Ministros das Finanças aprovam suspensão das regras orçamentais

Estados-membros vão poder aumentar despesa sem correrem o risco de violar regras orçamentais europeias. É a primeira vez que isso acontece.

A palavra de ordem dos ministros das Finanças é para gastar e, para isso, concordaram com a ativação da cláusula de derrogação do Pacto de Estabilidade e Crescimento (PEC), para permitir aos Estados-membros uma resposta eficaz à pandemia de covid-19. Esta foi a conclusão do encontro em videoconferência dos ministros das Finanças da União Europeia. Isto significa que, os Estados-membros não correm assim o risco de violar as regras comunitárias.

A decisão surge depois de a presidente da Comissão Europeia ter sugerido a suspensão temporária das regras orçamentais contempladas no pacto, para permitir aos Estados-membros que se desviem temporariamente das obrigações normais estabelecidas no quadro orçamental europeu e invistam o que for necessário no combate à covid-19. 

“A desaceleração económica acentuada que agora é prevista para este ano exige uma resposta política determinada, ambiciosa e coordenada.

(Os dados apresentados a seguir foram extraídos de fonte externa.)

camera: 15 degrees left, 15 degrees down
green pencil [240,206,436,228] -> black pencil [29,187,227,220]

Precisamos de atuar de forma decidida para garantir que o choque permanece tão pequeno e limitado quanto possível e não cria danos permanentes às nossas economias e, consequentemente, à sustentabilidade das finanças públicas no médio prazo”, disseram os ministros das Finanças, em comunicado.

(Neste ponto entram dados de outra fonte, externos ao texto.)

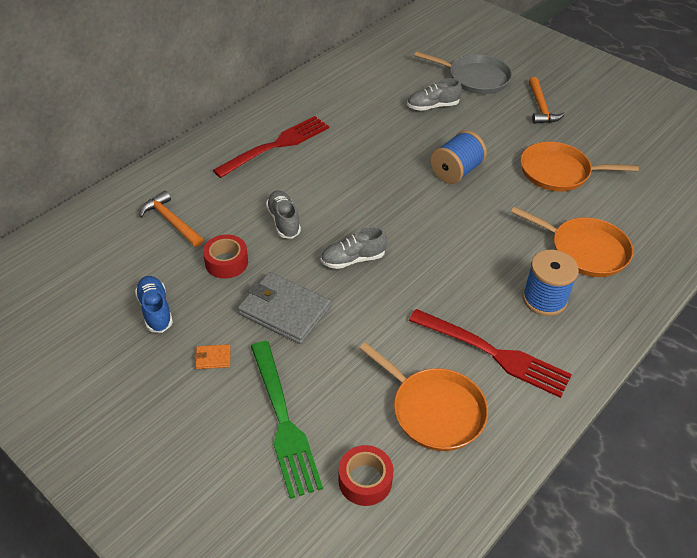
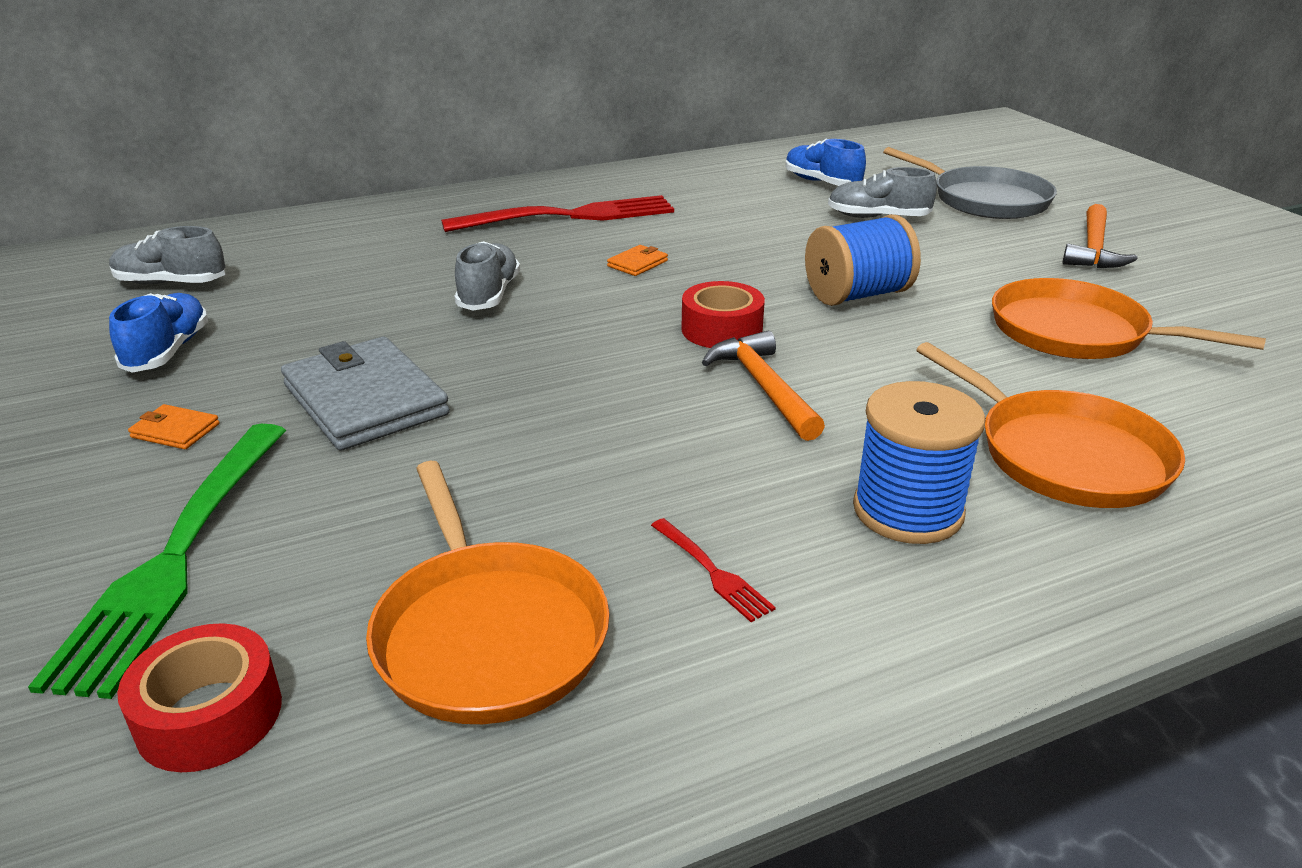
camera: 25 degrees right, 15 degrees down
orange hammer [139,191,203,247] -> orange hammer moved to [702,331,825,441]
red tape [203,235,248,279] -> red tape moved to [681,281,765,348]
grey shoe [321,227,387,269] -> grey shoe moved to [109,226,225,284]
red fork [409,309,572,398] -> red fork [651,518,776,622], size x0.41
none -> orange wallet [607,245,668,276]
none -> blue shoe [785,139,866,186]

Os ministros das Finanças dos 27 indicam concordar com a avaliação da Comissão Europeia, da passada sexta-feira, no sentido de ser ativada a cláusula de derrogação de âmbito geral do Pacto de Estabilidade e Crescimento (PEC), pois a mesma “assegurará a necessária flexibilidade para serem tomadas todas as medidas necessárias” no apoio aos sistemas de saúde e proteção civil e para proteger as economias dos Estados-membros.

Os ministros das Finanças sublinham, no entanto, que todas as ações devem ser “pontuais, temporárias e especificamente orientadas”, apontando que permanecerão “totalmente comprometidos com o respeito do Pacto de Estabilidade e Crescimento”.